On the other hand, shipowner representatives said they were disappointed that talks to increase the minimum wage for seafarers at the ILO have broken down.
“Despite the impact of the COVID-19 pandemic on the global industry shipowners, representing the cruise and transport sectors, put forward a three-year deal to increase the basic minimum wage for seafarers to provide a level of security for seafarers at this worrying time. The offer represented a 3% increase for seafarers across the world at a time when many workers on land are having pay freezes and losing their jobs,” the ICS said in a statement.
Turning down of the offer will mean that able seafarers will now not be entitled to a rise in the minimum wage for 2 years, in line with the ILO process.

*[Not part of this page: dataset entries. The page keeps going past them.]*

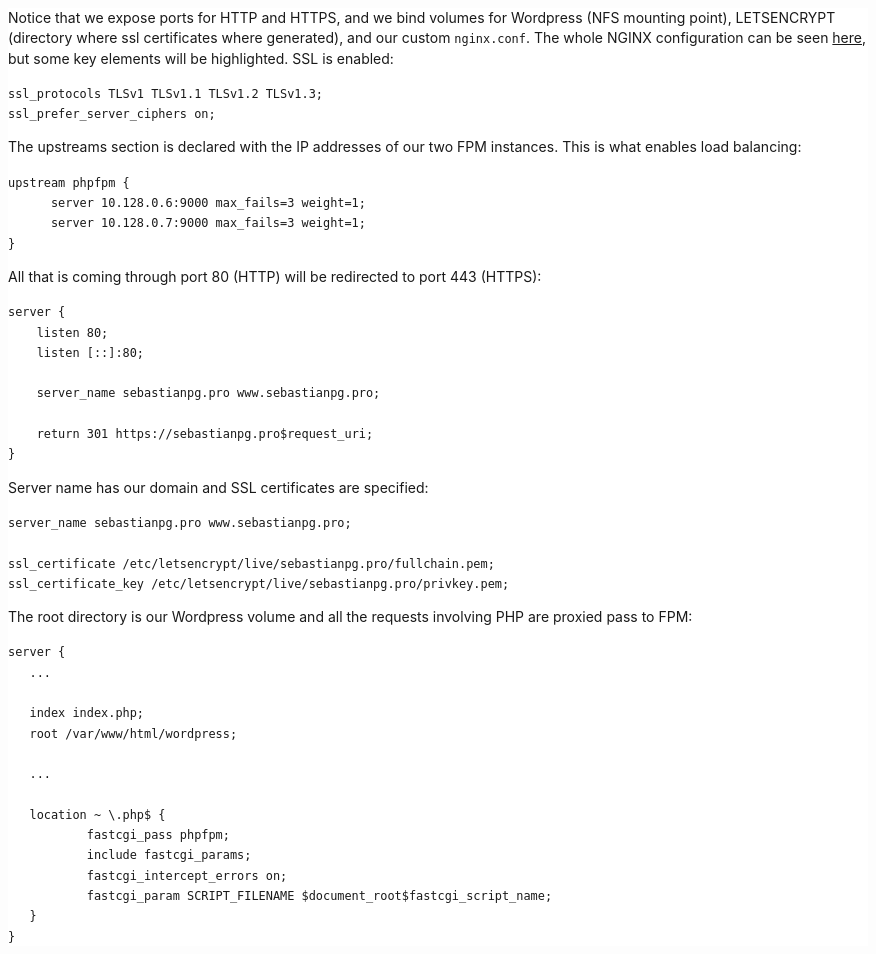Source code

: Notice that we expose ports for HTTP and HTTPS, and we bind volumes for Wordpress (NFS mounting point), LETSENCRYPT
(directory where ssl certificates where generated), and our custom `nginx.conf`. The whole NGINX configuration can be seen
[here](https://github.com/sebashack/spulido1-st0263/blob/main/challenge3/docker/nginx/config/nginx.conf), but some key
elements will be highlighted. SSL is enabled:

```
ssl_protocols TLSv1 TLSv1.1 TLSv1.2 TLSv1.3;
ssl_prefer_server_ciphers on;
```

The upstreams section is declared with the IP addresses of our two FPM instances. This is what enables load balancing:

```
upstream phpfpm {
      server 10.128.0.6:9000 max_fails=3 weight=1;
      server 10.128.0.7:9000 max_fails=3 weight=1;
}

```

All that is coming through port 80 (HTTP) will be redirected to port 443 (HTTPS):

```
server {
    listen 80;
    listen [::]:80;

    server_name sebastianpg.pro www.sebastianpg.pro;

    return 301 https://sebastianpg.pro$request_uri;
}
```

Server name has our domain and SSL certificates are specified:

```
server_name sebastianpg.pro www.sebastianpg.pro;

ssl_certificate /etc/letsencrypt/live/sebastianpg.pro/fullchain.pem;
ssl_certificate_key /etc/letsencrypt/live/sebastianpg.pro/privkey.pem;
```

The root directory is our Wordpress volume and all the requests involving PHP are proxied pass to FPM:

```
server {
   ...

   index index.php;
   root /var/www/html/wordpress;

   ...

   location ~ \.php$ {
           fastcgi_pass phpfpm;
           include fastcgi_params;
           fastcgi_intercept_errors on;
           fastcgi_param SCRIPT_FILENAME $document_root$fastcgi_script_name;
   }
}
```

According to ICS, shipowners remain open to discussing the minimum wage with the unions in an effort to seek an early resolution.
“Unfortunately the seafarers’ representatives rejected a generous offer from the shipowners in these unprecedented times. We went further than we had anticipated but the offer was still rejected. However, our door is always open,” Natalie Shaw, Director Employment Affairs at the International Chamber of Shipping, said.
The ordeal of the seafarers, who have been described as the backbone of global trade, keeping goods moving in unprecedented times, is yet to be resolved.
In the meantime, the declining attractiveness of working at sea, further impacted by the sector’s mishandling of the Covid-19 crisis, creates a major issue for the sector.
Specifically, the shipping industry’s energy transition and digitalization plans are likely to raise the bar for seafarer recruiting, requiring more IT specialists and engineers.
Fuels of the future will require a higher level of education and training for seafarers so that operating all these systems can be done in a safe and effective manner.
Therefore, in order to attract the best talent to the shipping sector in the future, the working conditions, including the establishment of greater work and life balance, are of paramount importance.
Whether shipping will be able to rise to the occasion remains to be seen.